Each year, ZJU puts together a one-hour spectacle (though this one clocks in even a bit shorter) featuring a few dozen wordless scenes of torture, perversion, sinister supernaturalism and the like and calls the whole thing "Urban Death." The company's home venue is a tiny black box theater, and the performance area for this show is made even smaller than usual by the addition of one or two extra rows of seats. As always, though, the resident production ensemble demonstrate a virtuosic mastery of their environment, and these few square feet of playing space are a more than ample staging ground for a true parade of horrors.
If the current edition of "Urban Death" is less consistently scary than we've seen in the past, it's also funnier, grosser and more consciously theatrical.
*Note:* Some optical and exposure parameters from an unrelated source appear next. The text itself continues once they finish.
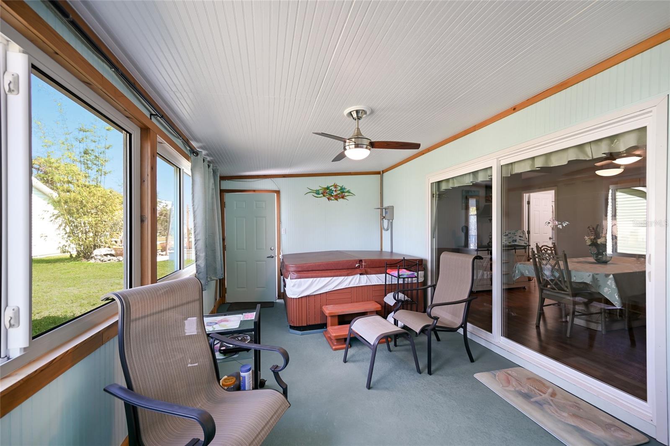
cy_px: 223
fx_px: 260
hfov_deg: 104.3
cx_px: 335
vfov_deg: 81.2
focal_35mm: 14
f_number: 4
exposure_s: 1/25
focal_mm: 14
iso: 100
Plus, there's a lot more sex. Still, as the bodily fluids flow, French kisses go horribly awry, dismembered body parts turn up at the darnedest times, and all manner of human and inhuman monsters strut and fret their seconds on the stage, neither the laughs nor the gasps ever come cheap.
One of the hallmarks of the "Urban Death" experience is the absolute darkness that envelops the theater in the blackouts between scenes, a darkness that sometimes provides a brief respite from the onslaught of shocking images even as it also generates an anticipatory uneasiness all its own. We're never sure if we should want the lights to come back up or not.
Zombie Joe's Underground often draws a kind of atypically eclectic and energetic audience to its shows which many other theater companies in town wish they could attract, and the opening night performance for this year's "Urban Death" phantasmagoria was sold out way in advance. (They even had to turn away a prominent local theater critic who showed up without a reservation.) The 11 o'clock start time adds a bit of a charge to the proceedings, too, and those who did make it in last Saturday were virtually howling in anticipation as the entrance door to the performance space slid shut, the lights went down, and the opening music got gradually louder.
There's nothing else in town quite like it. Really, there's nothing else anywhere quite like it.